Blue Line

Government moves to end military authority to investigate, prosecute sex crimes

March 21, 2024  By Sarah Ritchie, The Canadian Press

Mar. 21, 2024, Ottawa, Ont. – The federal government is formally removing the military’s ability to investigate and prosecute crimes of a sexual nature.

Defence Minister Bill Blair introduced proposed changes to the National Defence Act on Thursday that would remove the military’s jurisdiction over sexual offences under the Criminal Code so long as they happened in Canada.

But Canadian police do not have jurisdiction to investigate crimes that happen outside the country, including on deployments.

“It would remain the responsibility of the military police to collect the evidence because they would be able to exercise jurisdiction in those out-of-Canada situations,” Blair said.


The changes were recommended in two independent reports in 2021.

Former Supreme Court justice Louise Arbour made an interim recommendation in October of that year while working on her independent review of military culture.

At the time, she said she had heard “significant skepticism on the part of stakeholders and most importantly survivors with respect to the independence and competence” of the military police.

Arbour called on the government to implement a change first recommended by another former top court justice, Morris Fish, whose June 2021 review of the military justice system found serious issues with its ability to handle sexual offences.

Then-defence minister Anita Anand accepted the measure and issued a directive to that effect, but formal implementation of the change required amendments to federal law.

Donna Riguidel, an Armed Forces veteran whose career was cut short by a sexual assault, said she worries the civilian justice system is already overburdened and ill-equipped to handle such cases.

“I don’t think this is necessarily going to be an improvement,” she said in an interview. “I just think it’s going to be bad in a different way.”
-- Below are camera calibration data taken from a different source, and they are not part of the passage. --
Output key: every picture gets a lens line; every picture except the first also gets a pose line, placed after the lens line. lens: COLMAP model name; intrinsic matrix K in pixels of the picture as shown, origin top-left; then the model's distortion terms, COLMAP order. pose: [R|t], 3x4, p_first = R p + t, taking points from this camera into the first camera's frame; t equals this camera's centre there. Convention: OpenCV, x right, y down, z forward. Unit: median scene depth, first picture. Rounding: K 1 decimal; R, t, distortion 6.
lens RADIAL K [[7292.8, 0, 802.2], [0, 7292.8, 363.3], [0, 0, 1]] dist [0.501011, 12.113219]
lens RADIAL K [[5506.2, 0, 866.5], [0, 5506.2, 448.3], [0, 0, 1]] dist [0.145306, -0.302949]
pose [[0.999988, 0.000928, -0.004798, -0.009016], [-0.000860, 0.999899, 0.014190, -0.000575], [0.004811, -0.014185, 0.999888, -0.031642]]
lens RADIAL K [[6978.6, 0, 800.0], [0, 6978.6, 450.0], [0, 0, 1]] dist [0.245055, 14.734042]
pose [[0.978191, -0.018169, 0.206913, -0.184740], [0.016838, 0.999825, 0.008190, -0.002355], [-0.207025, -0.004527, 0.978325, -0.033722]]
The government is not providing more resources for civilian police or prosecutors, Blair added: “We’re not talking about tens of thousands of cases, we’re talking about hundreds.”
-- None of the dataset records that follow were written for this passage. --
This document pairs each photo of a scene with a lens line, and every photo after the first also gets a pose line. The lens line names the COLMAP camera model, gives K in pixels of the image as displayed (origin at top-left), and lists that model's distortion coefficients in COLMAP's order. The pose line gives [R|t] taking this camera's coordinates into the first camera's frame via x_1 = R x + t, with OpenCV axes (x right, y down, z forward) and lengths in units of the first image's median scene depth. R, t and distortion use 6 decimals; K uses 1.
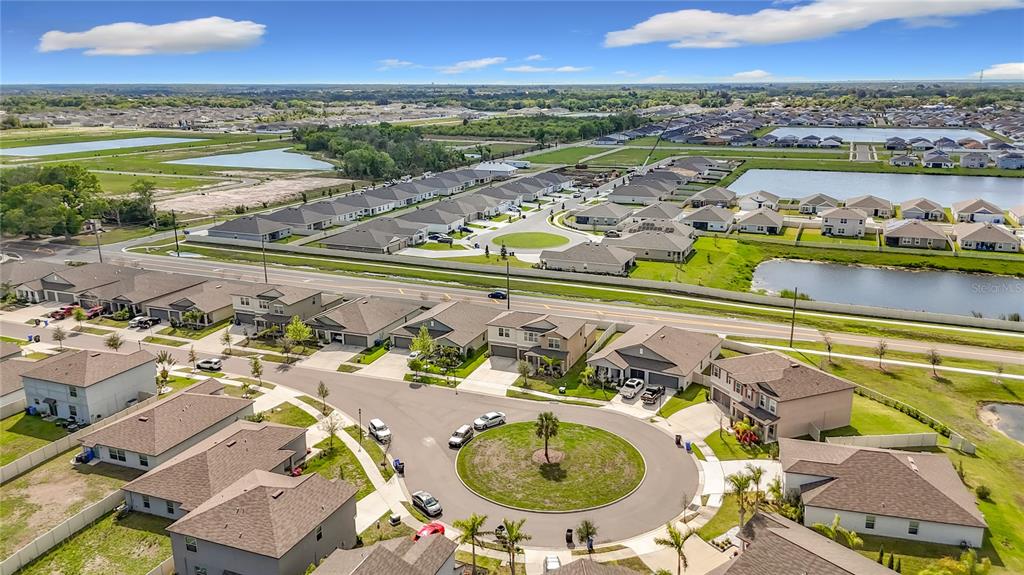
lens RADIAL K [[760.5, 0, 512.0], [0, 760.5, 287.5], [0, 0, 1]] dist [0.046208, -0.057988]
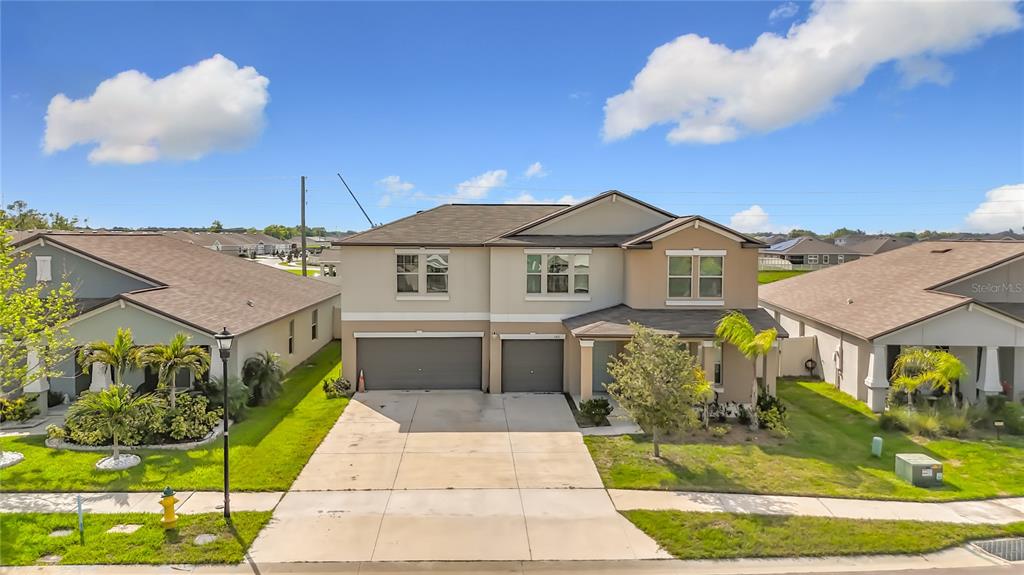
lens RADIAL K [[755.4, 0, 515.2], [0, 755.4, 323.1], [0, 0, 1]] dist [0.102675, -0.152794]
pose [[0.906635, -0.034925, 0.420467, -0.071515], [0.096295, 0.987394, -0.125621, 0.093965], [-0.410779, 0.154381, 0.898569, 0.715277]]
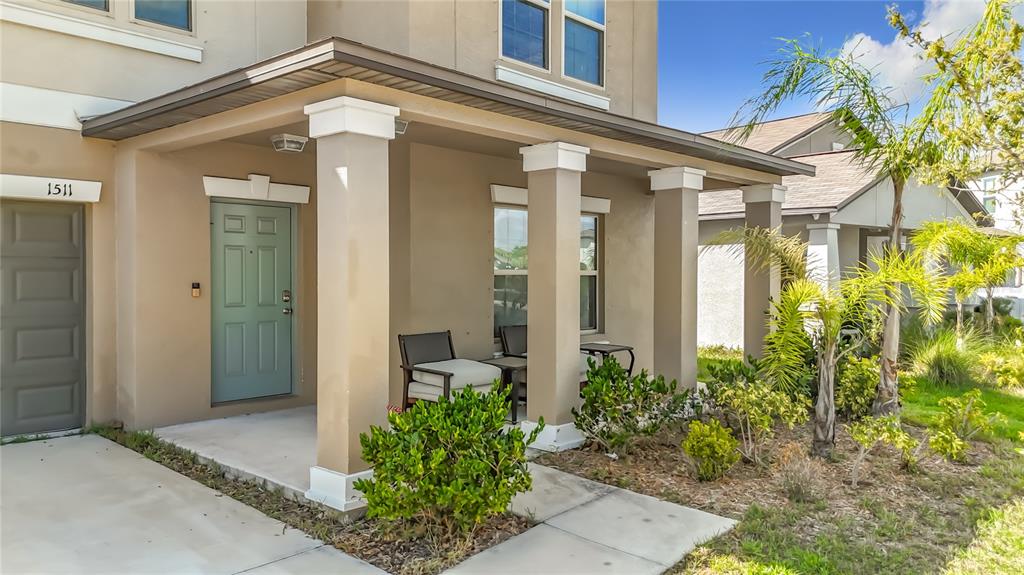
lens RADIAL K [[760.5, 0, 512.0], [0, 760.5, 287.5], [0, 0, 1]] dist [0.046208, -0.057988]
pose [[0.337606, -0.019918, 0.941077, -0.013602], [0.221991, 0.973260, -0.059039, 0.088486], [-0.914736, 0.228843, 0.333000, 0.849626]]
Riguidel, who is also the founder of a consulting group called Survivor Perspectives that has trained more than 3,000 Armed Forces members in how to support survivors of sexual trauma, said she hopes the military will focus its attention on the kind of “lower-problem behaviours” that have gone unchecked for decades.

“You can’t discipline or punish this problem away. I wish we could, but we can’t. We have to get to the point that people are empowered and understand how to intervene.”

The military started referring cases to the civilian justice system in December 2021.

As of January, 150 of the 285 cases reported to military police had been referred to civilian police agencies. Of those referrals, 103 were accepted and 46 declined.

Another 135 cases were not referred to civilian police. A Defence Department spokesperson said in 64 cases, the victim wanted the military police to investigate, and in another 26 instances the victim chose not to go ahead with any investigation.

Blair said it was important to “consult widely” before amending the law.

“Justice Arbour herself in her report acknowledged that these changes that she was recommending could take several years to implement,” Blair said. “This has been a priority for us and our team.”

Last December, Blair said he had hoped to bring in the proposed law in the fall, pointing the finger at the opposition for slowing the passage of bills.

Thursday’s legislation makes a number of changes aimed at increasing impartiality and transparency as recommended in the Fish report.

That includes changing the appointment process for the provost marshal, the director of military prosecutions and the director of defence counsel services — making all three appointees of the federal cabinet and not the chain of command.

Blair said the changes will remove “the potential conflict or perception that those individuals are not truly independent.”

The legislation will also allow non-commissioned military members to become military judges.

It does not go as far as Fish recommended in “civilianizing” military judges. Senior military officials said consultations on that recommendation are still happening.

Those officials also said Thursday they expect to have implemented 206 recommendations from various independent reports by the end of 2025.